Welche Gewürze passen am besten zur Steckrübensuppe?

Bewährt sind Muskat, Kümmel, Majoran und Bohnenkraut. Sie unterstreichen den erdig-süßen Eigengeschmack der Steckrübe, ohne ihn zu überdecken. Wer es moderner mag, kombiniert sie mit frischem Ingwer, einer Prise Curry oder etwas geriebener Zitronenschale. Frische Petersilie, Kerbel oder Estragon zum Servieren bringen zusätzliche Frische. Sparsam einsetzen sollte man Rosmarin oder Räucherpaprika, weil sie das feine Aroma leicht überlagern.

Warum bekommt man manchmal Bauchschmerzen nach Steckrübengerichten?

Steckrüben enthalten wie alle Kreuzblütler bestimmte schwer verdauliche Mehrfachzucker und Senföle, die bei empfindlichen Menschen zu Blähungen führen können. Drei einfache Maßnahmen helfen: erstens etwas Kümmel oder Fenchelsamen mitkochen, beides wirkt verdauungsfördernd. Zweitens die Steckrübe gut weich kochen, damit die Zellwände aufbrechen. Drittens nicht zu große Portionen auf einmal essen, vor allem bei rohen oder al dente gegarten Rüben.

Kann ich Steckrübensuppe vegan zubereiten?

Ja, und sie schmeckt mindestens genauso gut. Butter durch Olivenöl oder Rapsöl ersetzen, die Sahne durch Hafercuisine, Cashew-Sahne oder einen Schuss Kokosmilch tauschen. Wichtig ist eine gut gewürzte Gemüsebrühe, weil ohne tierische Fette die Würze stärker tragen muss. Ein kleiner Löffel Cashewmus im Püree macht die vegane Variante schön cremig und gibt eine angenehme Tiefe.

Kann man Steckrübensuppe einfrieren?

Steckrübensuppe lässt sich problemlos einfrieren, am besten ohne die Sahne. Die Suppe komplett auskühlen lassen, portionsweise in dichte Boxen oder Gefrierbeutel füllen, beschriften und einfrieren. Bis zu drei Monate ist sie haltbar. Vor dem Servieren bei mittlerer Hitze sanft auftauen und erst dann die Sahne unterrühren, damit die Konsistenz cremig bleibt.

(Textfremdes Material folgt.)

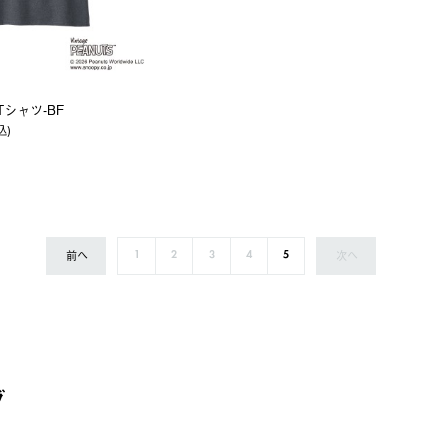
Tシャツ-BF
込)
前へ
次へ
1
2
3
4
5
グ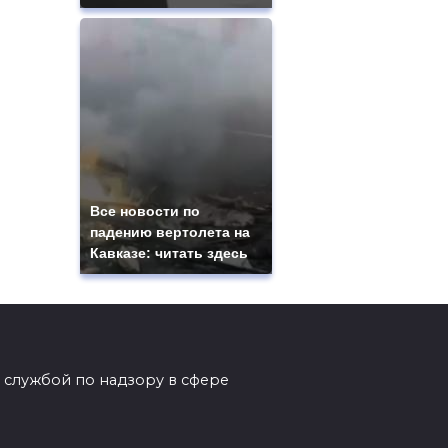
Все новости по
падению вертолета на
Кавказе: читать здесь
 службой по надзору в сфере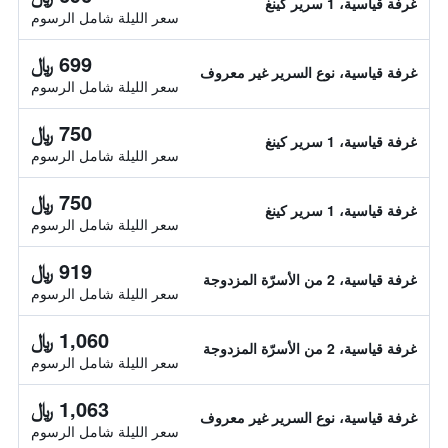
غرفة قياسية، 1 سرير كينغ
سعر الليلة شامل الرسوم
699 ﷼
غرفة قياسية، نوع السرير غير معروف
سعر الليلة شامل الرسوم
750 ﷼
غرفة قياسية، 1 سرير كينغ
سعر الليلة شامل الرسوم
750 ﷼
غرفة قياسية، 1 سرير كينغ
سعر الليلة شامل الرسوم
919 ﷼
غرفة قياسية، 2 من الأسرّة المزدوجة
سعر الليلة شامل الرسوم
1,060 ﷼
غرفة قياسية، 2 من الأسرّة المزدوجة
سعر الليلة شامل الرسوم
1,063 ﷼
غرفة قياسية، نوع السرير غير معروف
سعر الليلة شامل الرسوم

Wie schäle ich eine Steckrübe am besten?

Steckrüben haben eine zähe, holzige Schale, an der ein normaler Sparschäler oft scheitert. Am besten arbeitest du mit einem stabilen, scharfen Kochmesser. Zuerst Stiel und Wurzelansatz großzügig abschneiden, sodass eine stabile Standfläche entsteht. Dann die Rübe aufrecht stellen und die Schale von oben nach unten in Streifen abschneiden, ruhig zwei bis drei Millimeter mit. Rechne mit etwa 30 Prozent Schälverlust, das ist normal.

Was ist der Unterschied zwischen Steckrübensuppe und Steckrübeneintopf?

Beide Gerichte basieren auf demselben Wurzelgemüse, unterscheiden sich aber in Konsistenz und Anlass. Die Suppe wird fein püriert und meist mit Sahne abgerundet, was sie zu einer eleganten Vorspeise oder leichten Hauptmahlzeit macht. Der Eintopf bleibt stückig, sättigt mit Kasseler oder Mettenden deftiger und gilt als klassisches Arbeiteressen aus Norddeutschland. Die Suppe ist die feinere, der Eintopf die deftigere Variante.